Haynes’s genre play extends to the entire project—this is, in a sense, his “children’s film”—but he never loses sight of his characters amid experimentation. Ben and Rose are cosmically united by their deafness; the freak quality of Ben’s disabling makes their connection seem more like fate than coincidence, a dialogue occurring across time and space. Yet neither of them, nor Jamie (Jaden Michael), a lonely boy Ben crucially befriends upon arriving in New York, is defined by setback. They are all trying to find their own destinies, as expressed by the messages Rose scrawls on pieces of paper—Help me; Where do I belong?—and sends into the unknown. In this way Rose is like little Jack Fairy at the beginning of Haynes’s Velvet Goldmine (1998), who, as that film’s narrator tells us, is just trying to “discover that somewhere there were others just like him.”
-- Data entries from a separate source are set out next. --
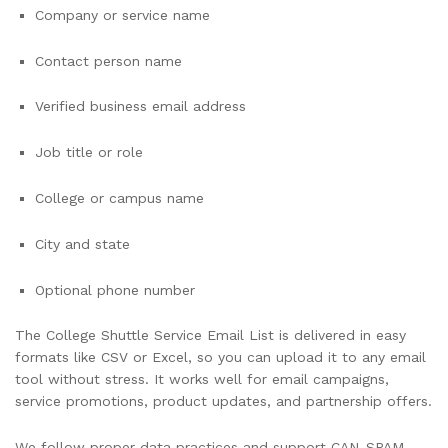
Company or service name
Contact person name
Verified business email address
Job title or role
College or campus name
City and state
Optional phone number
The College Shuttle Service Email List is delivered in easy
formats like CSV or Excel, so you can upload it to any email
tool without stress. It works well for email campaigns,
service promotions, product updates, and partnership offers.
We follow proper data practices and support CAN-SPAM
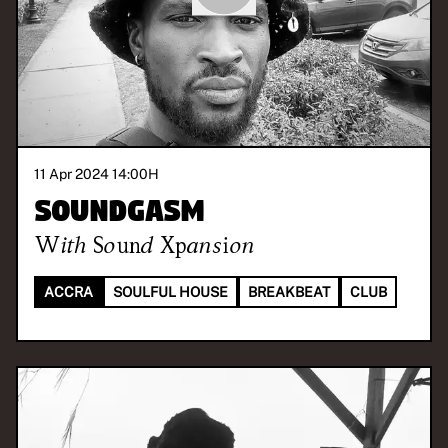
11 Apr 2024 14:00
H
Soundgasm
With
Sound Xpansion
ACCRA
SOULFUL HOUSE
BREAKBEAT
CLUB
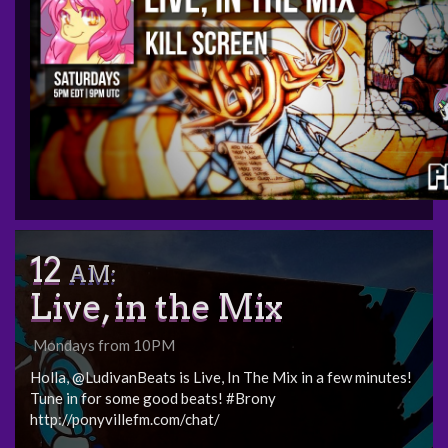
12
AM:
Live, in the Mix
Mondays from 10PM
Holla, @LudivanBeats is Live, In The Mix in a few minutes!
Tune in for some good beats! #Brony
http://ponyvillefm.com/chat/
It’s natural for Haynes—filmmaker, excavator—that both Ben’s and Rose’s journeys lead to the American Museum of Natural History and the Queens Museum, where their fates begin to intertwine and the scope of this odd, compellingly scattered narrative starts to come into focus. Though Haynes’s analytical distance keeps it from getting mired in sentimentality, Wonderstruck does grow increasingly emotional. It is never more affecting than when subtly rendering the moments of awe that Ben and Rose unwittingly share across half a century while traversing the same museum exhibits: a monster-sized mosquito, an imposing meteorite sent to earth in 1902, a blue whale suspended in the air, all forever frozen in time. The wonder of the film’s title comes from the magic of the external world, not the precious inner lives of babes. “We are all in the gutter, but some of us are looking at the stars,” goes an Oscar Wilde quote that recurs in the film—a reminder that children, like all of us, are the makers of their own destinies, the creators of their own cabinets of marvels.